As Fareed Zakaria points out, “liberal democracy” or the “mainstream” was based on a cartel of television networks, newspapers and news magazines. Thomas Main celebrates these liberal gatekeepers and the power that they used to wield over the 20th century mass media. In retrospect, we can look back on it as a time when New York as a metropole dominated American culture.
In 2022, New York is well on its way to losing its empire like Boston before it. The city is declining in wealth, population and influence. A handful of gatekeepers in New York can no longer set the tone of American culture. More people now live in Texas and Florida than New York. Technology has made these gatekeepers irrelevant. The “mainstream” bubble seems to shrink with each passing year. New York liberalism had its run and is declining back into just another American regional culture. The rest of the country has its own values and media and has never been as globalist and cosmopolitan as New York.

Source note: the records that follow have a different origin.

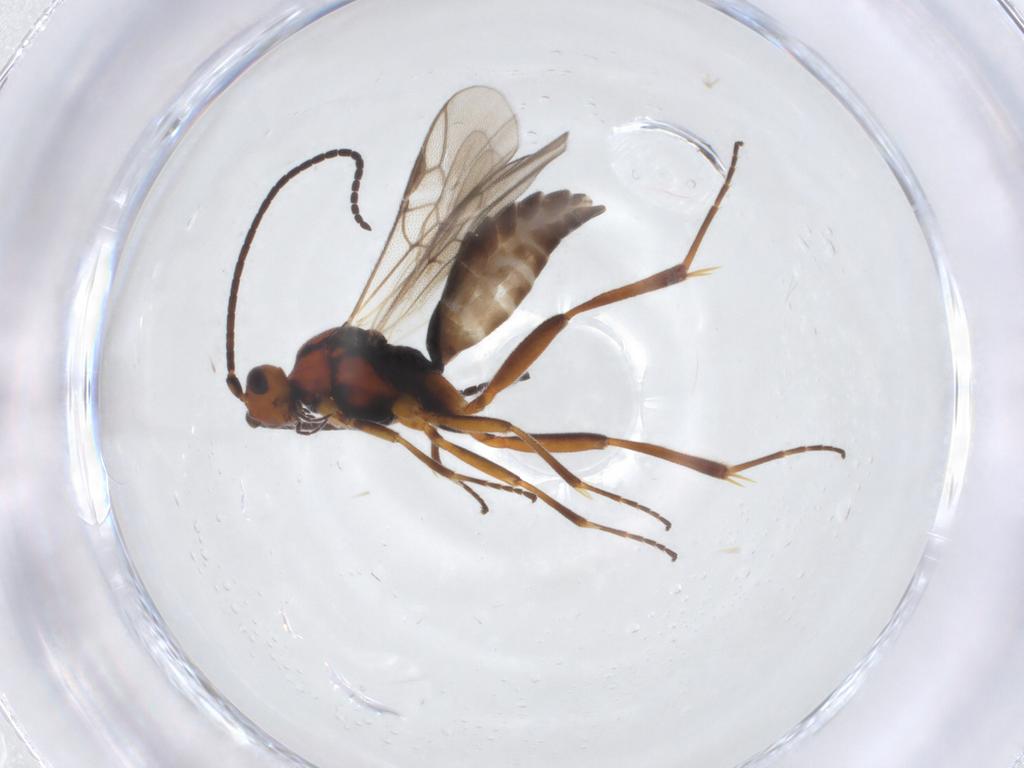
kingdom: Animalia
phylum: Arthropoda
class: Insecta
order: Hymenoptera
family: Braconidae
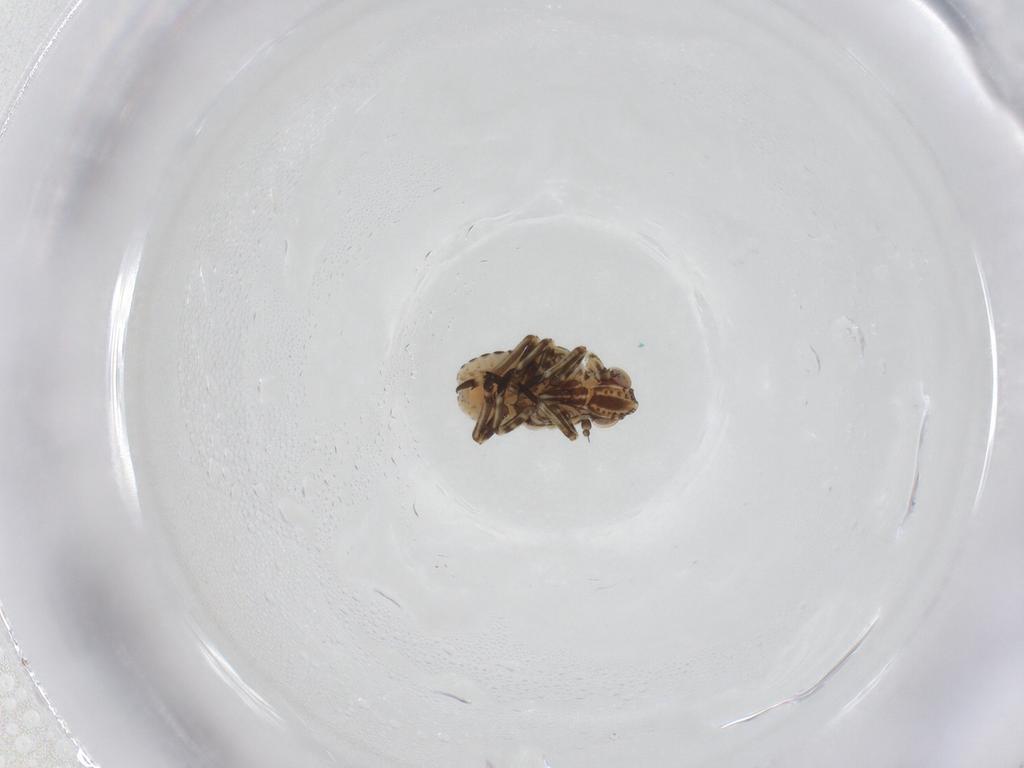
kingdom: Animalia
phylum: Arthropoda
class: Insecta
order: Hemiptera
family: Dictyopharidae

This is what is so disturbing to Thomas Main. In states in Iowa and Alabama, “authoritarianism” and “illiberalism” are rising, which is to say that the folks who live there aren’t looking to New York cultural elites like they used to several decades ago. No one looks at New York City and thinks we ought to have its COVID regime or “Defund the Police” or letting illegal aliens vote in our elections. We still have democratic elections here. We still have constitutional rights too.